1. #(...) — short anonymous function. A reader shorthand for a one-off fn. % is the (single) argument; %1 %2 are positional args when there are multiple.

;; same as (fn [x] (* x x))
(#(* % %) 7)

;; with two args
(#(str %1 " — " %2) "hello" "world")

You'll see #(...) constantly in map/filter/reduce calls.

2. and and or short-circuit and return the value, not a bool.

;; (and ...) returns the last truthy value, or the first falsy one
(and 1 2 3)

;; (or ...) returns the first truthy value
(or nil false :found)

This is why you'll see (or (:user db) :anonymous) in the wild — it's both a guard and a default.

3. @ — deref a reactive cell. When you see @some-thing in a view or subscription, it means "the current value inside this reactive container." Atoms, reagent's RAtoms, and re-frame2 subscriptions all support @. You'll meet this properly in ch.06 (Views and frames); for now just know that the @ symbol is reading a value, not calling a function.

4. Destructuring and JS interop exist; skip them for now. You'll see things like (defn handler [db [_ user]] ...) — that's destructuring pulling the second element out of the event vector — and (js/console.log "x") — that's calling out to JavaScript. You don't need to write either of these to read the guide. Ch.18 (From re-frame v1) covers destructuring patterns properly; the official Clojure guide is the canonical reference.

7. Putting it together¶

A small worked example. This is the shape of a re-frame2 event handler, written in pure ClojureScript so it runs in the cell.
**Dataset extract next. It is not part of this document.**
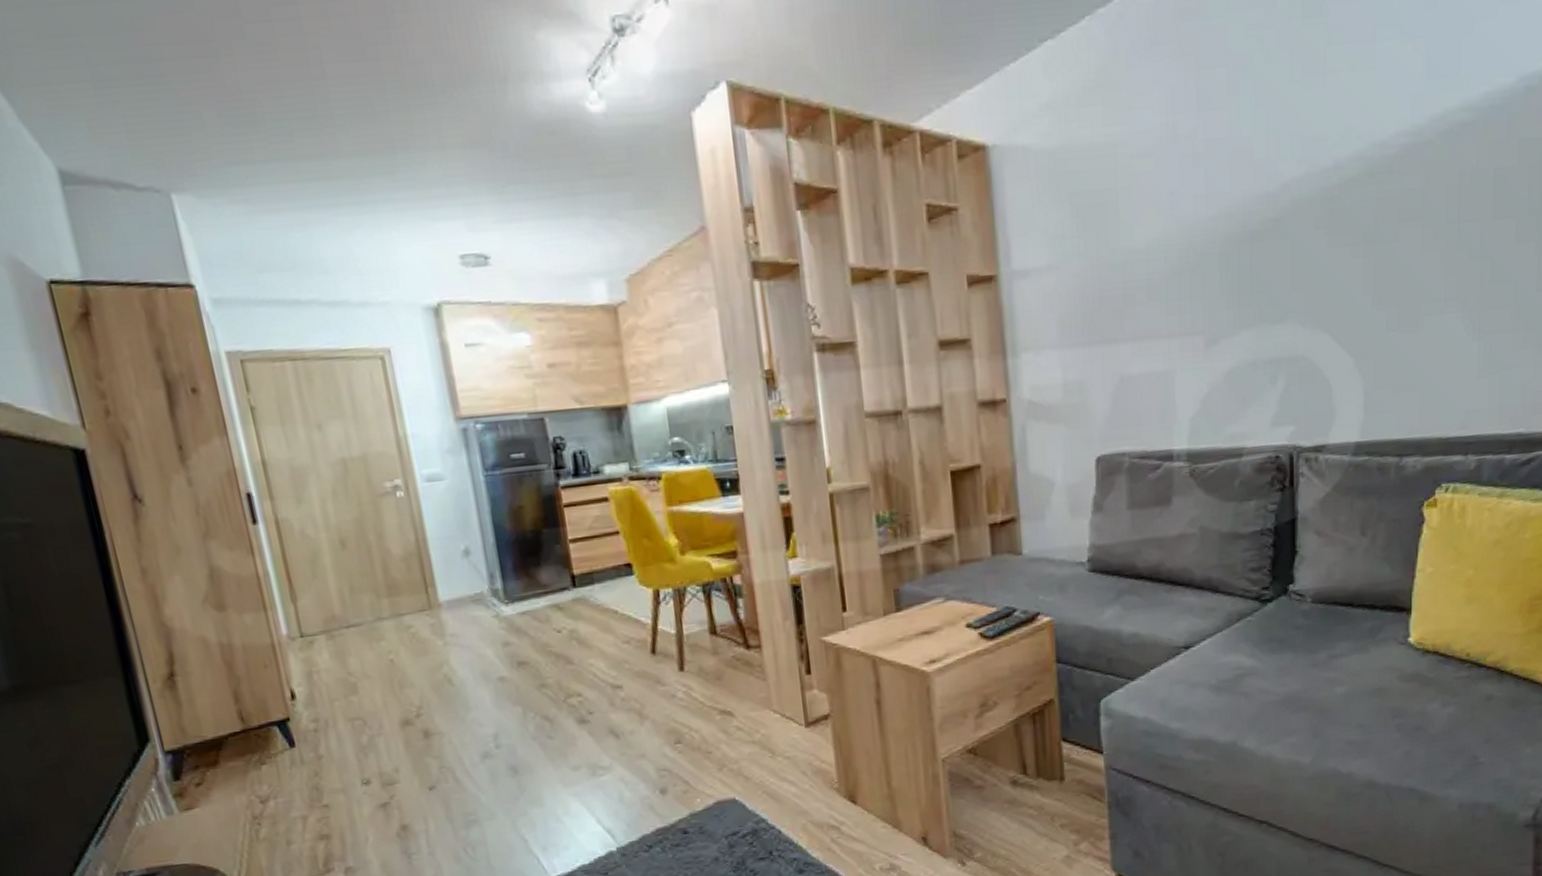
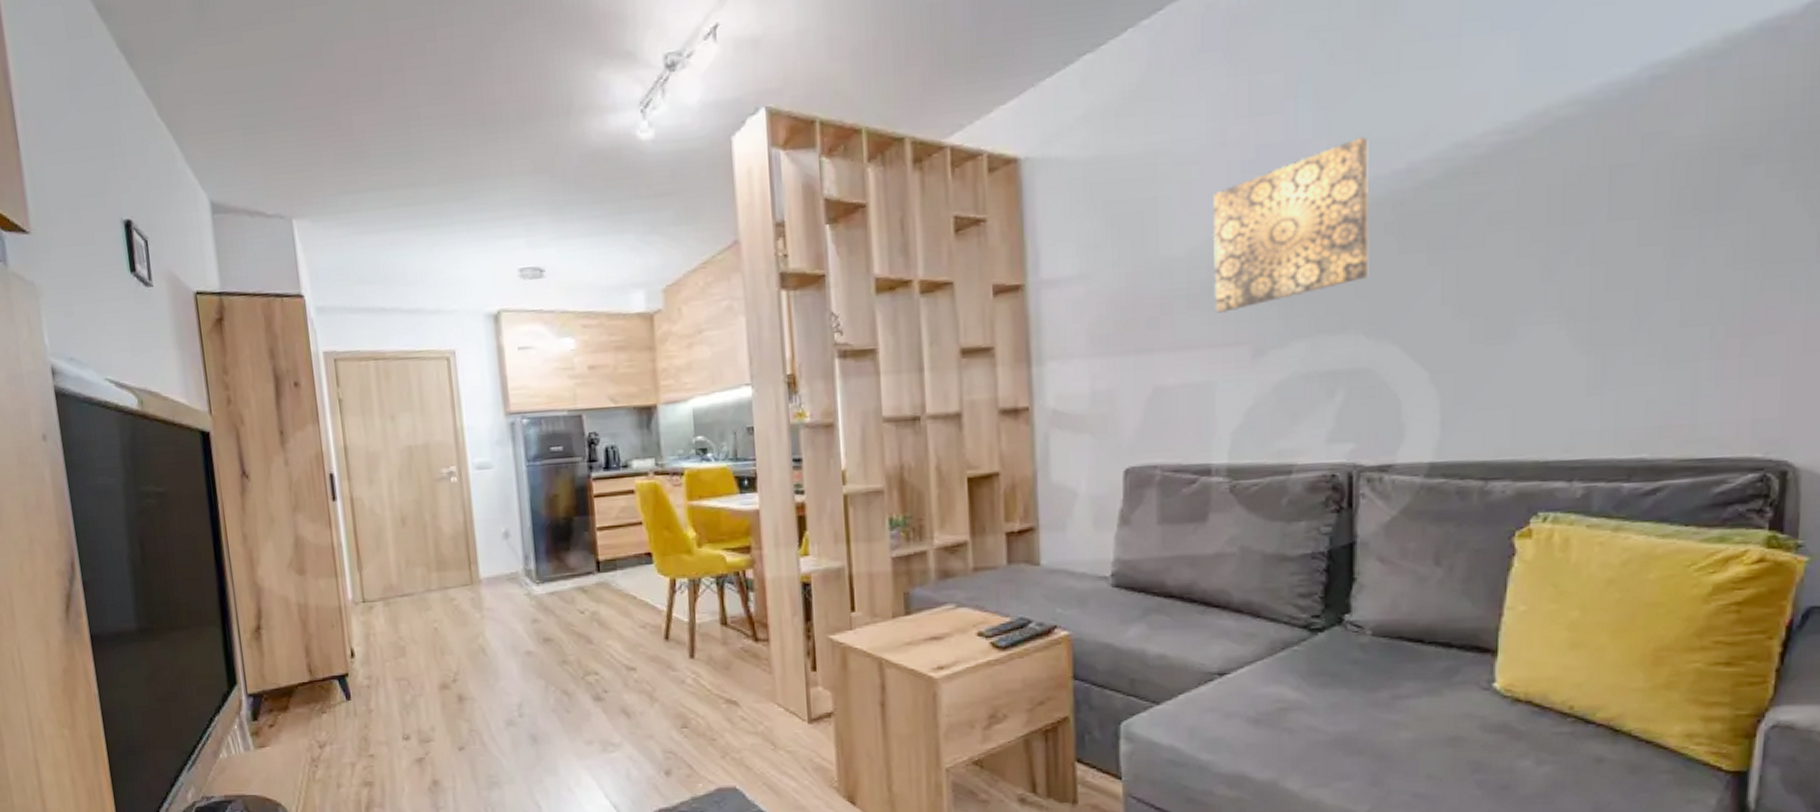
wall art: none [1167,135,1304,304] -> present [1212,137,1370,313]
Read it top-to-bottom and see if every piece makes sense.

(defn handle-add-item
  "Take the current db and an [event-id item] vector;
   return a new db with the item appended to :cart."
  [db [_ item]]
  (-> db
      (update :cart conj item)
      (assoc  :last-added item)))

(handle-add-item
  {:cart [] :user "Ada"}
  [:add-item {:sku "ABC" :qty 1}])

Things to notice:

The function takes two arguments: db (the world) and an event vector. The [_ item] destructures the event — _ discards the event-id, item binds to the payload.
The body is a -> pipeline. Read it as: "start with db; update :cart by conj'ing the new item onto it; assoc :last-added to the item."
db is never mutated. The return value is a new map with the changes baked in.
The function is pure: same inputs always produce the same output. No side-effects, no clock, no network. This is why re-frame2 event handlers are trivially testable.
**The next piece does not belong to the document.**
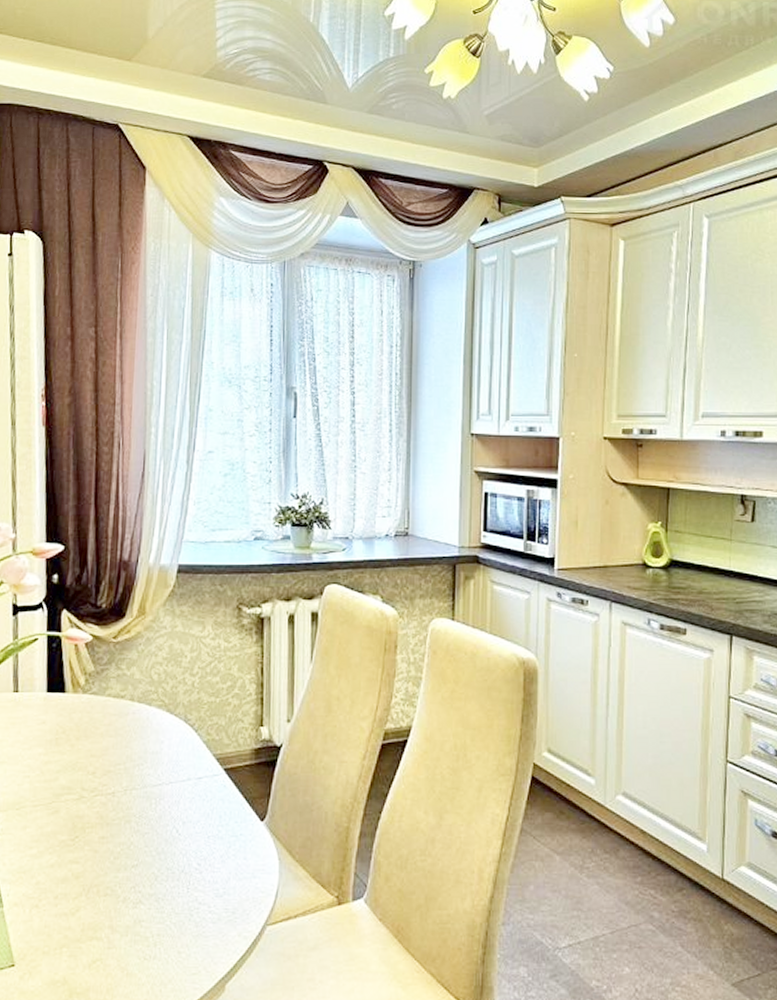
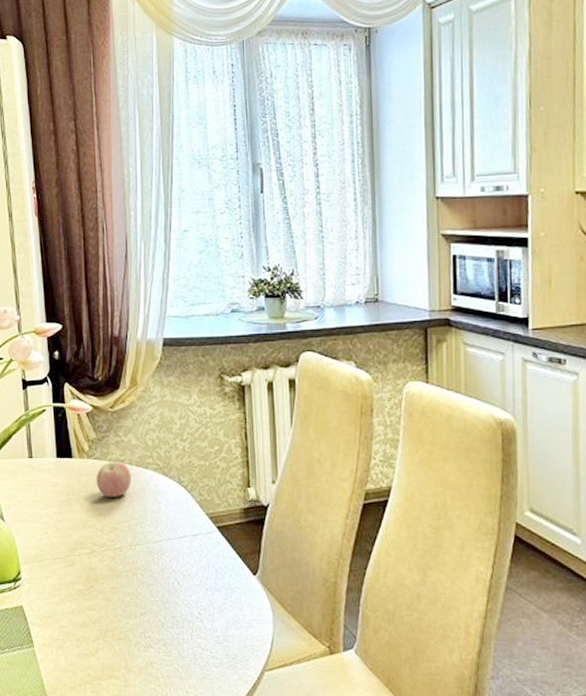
apple: none [91,696,132,736] -> present [96,461,132,497]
If that read cleanly, you've got it.

Try it yourself. Modify the cell above to also increment a :item-count key in db. (Hint: use update with inc and a sensible default like (fnil inc 0).) The result map should include :item-count 1.

8. Where to go from here¶

You don't need to read more ClojureScript theory before ch.01. The rest of the guide explains re-frame2 itself, and every CLJS construct it uses has been covered above. If a snippet ever reads oddly, come back here — this chapter is your index.
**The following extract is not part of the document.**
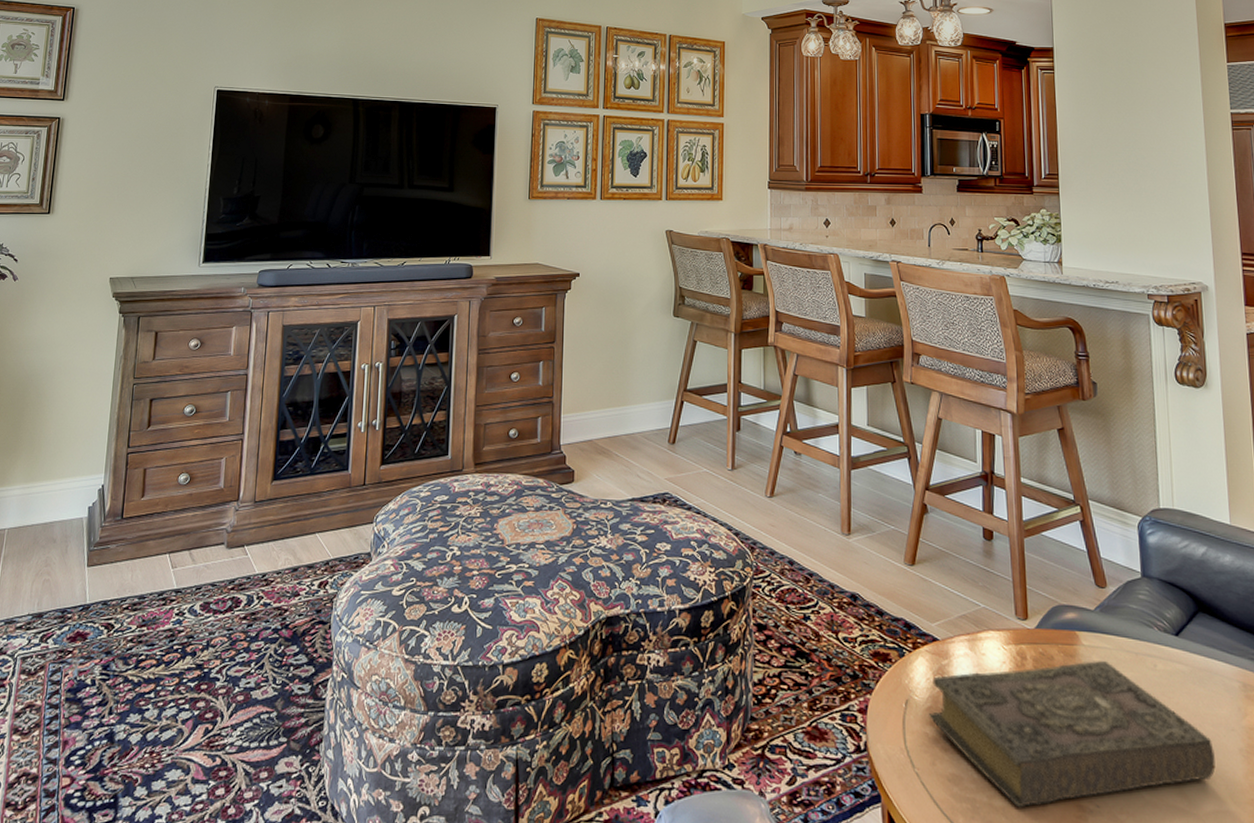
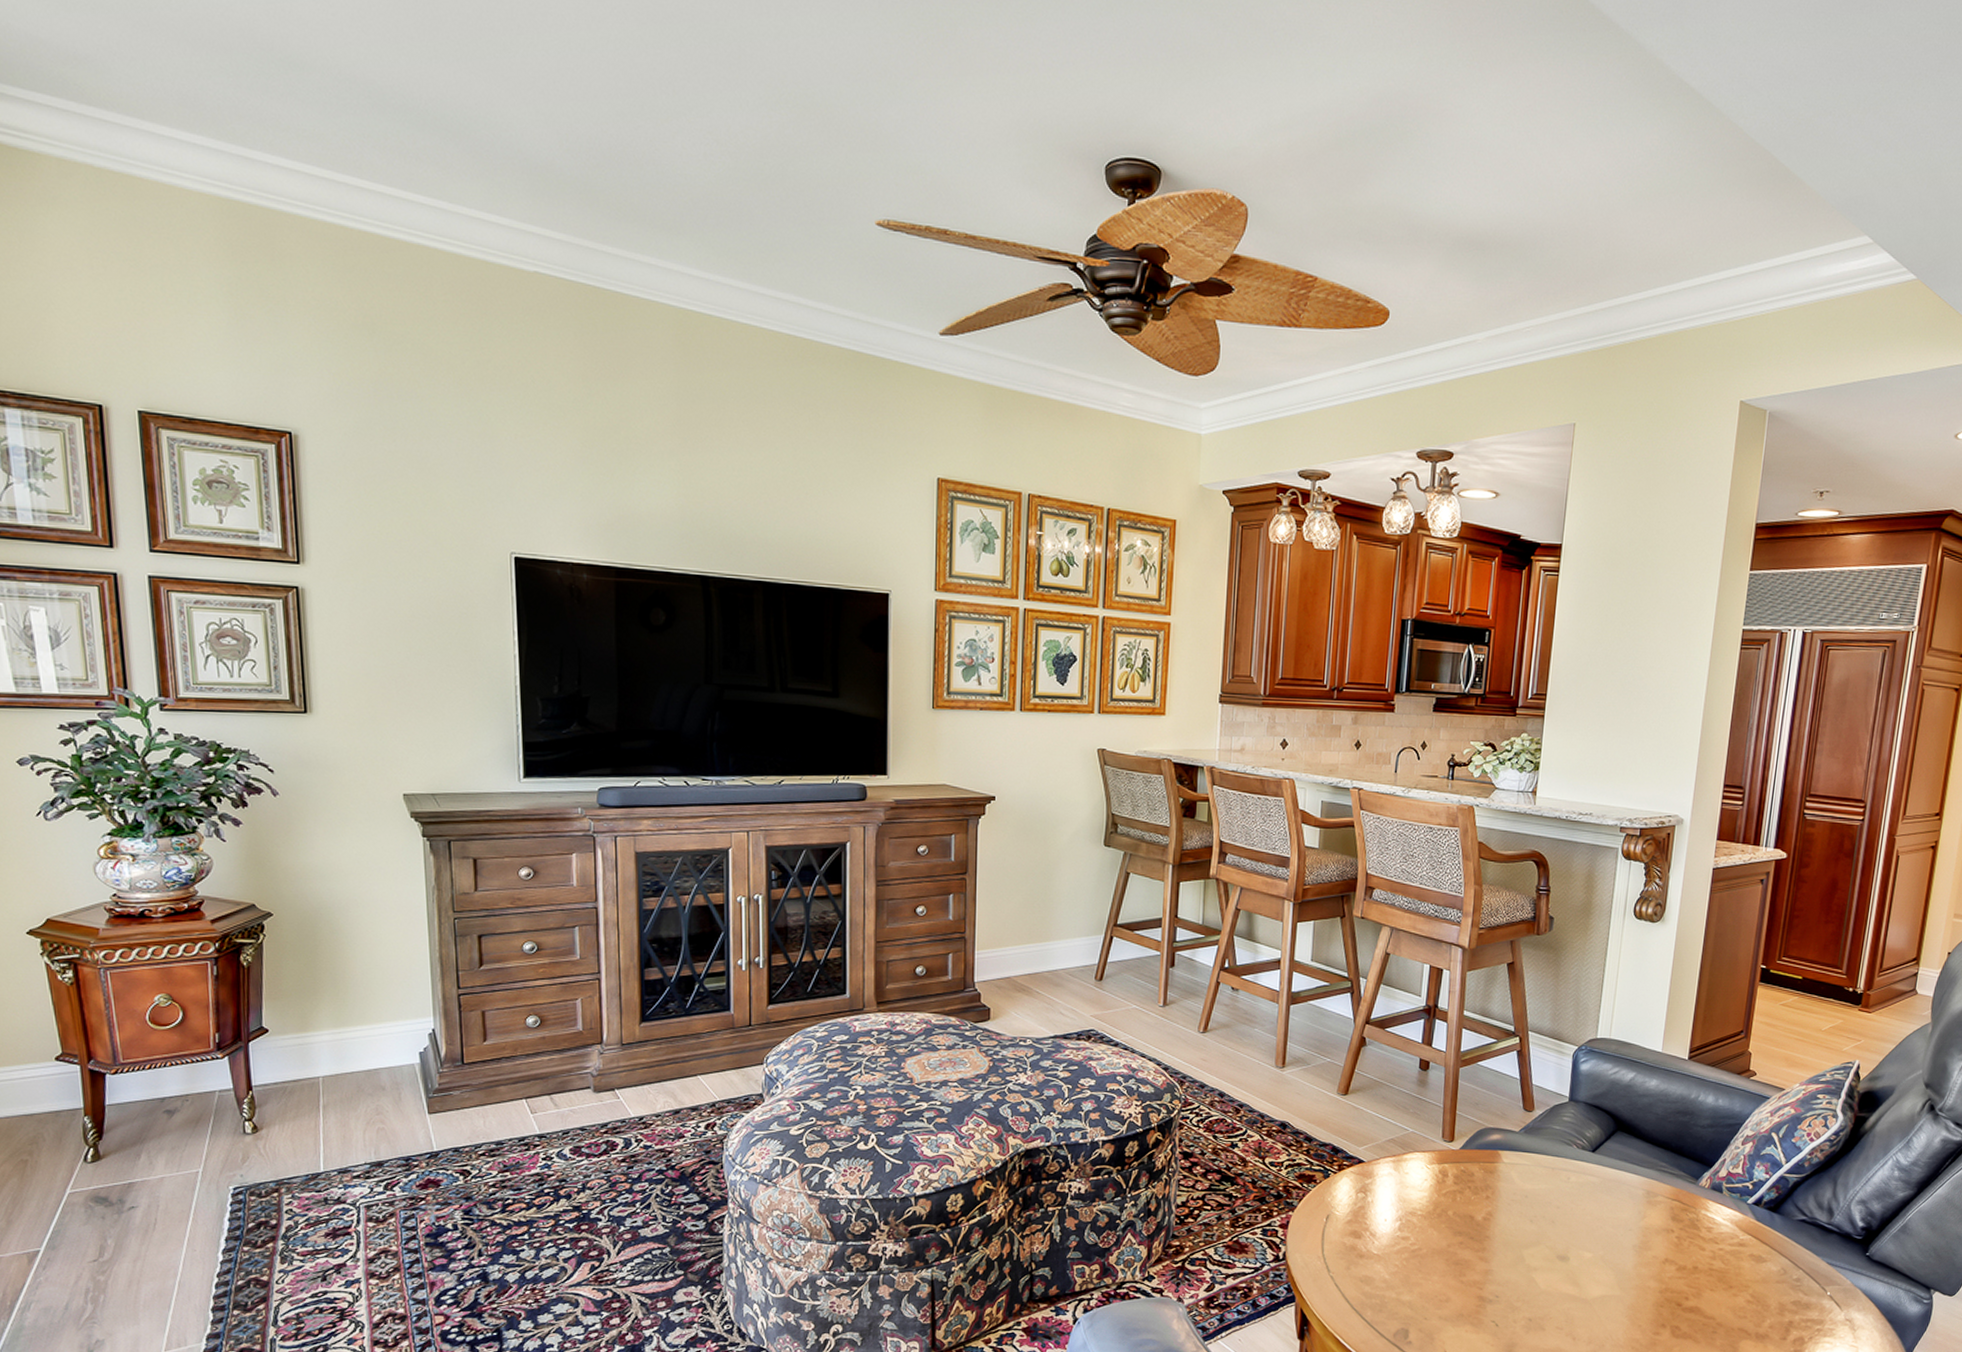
book: present [928,661,1216,808] -> none [1347,1176,1611,1301]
Three paths forward, depending on what you want next:

To read the rest of the guide — you're done. Head to 01 — Why re-frame2. The guide assumes you can parse the constructs in this chapter and nothing more.
To run the example apps locally — see the examples/ directory in the repo. Each example has its own npm install && npm run dev instructions. The build tool is shadow-cljs, which you'll meet there.
To write your own ClojureScript from scratch — read clojure.org/guides/learn/syntax and the shadow-cljs User's Guide. Or, easier and more fun: clone an example, change something, and watch it hot-reload.

Summary¶

You learned three things:

Code is data. Lists are function calls, vectors and maps are themselves, symbols look up bindings.
Three evaluation rules. Literals self-evaluate, symbols resolve to bindings, lists invoke functions on their evaluated arguments. Everything else — let, if, fn, threading — is built on top.
Immutability is structural. New collections share structure with old ones; old ones never change. This is why re-frame2's whole architecture works.

If you can hold those three ideas, you can read every chapter that follows.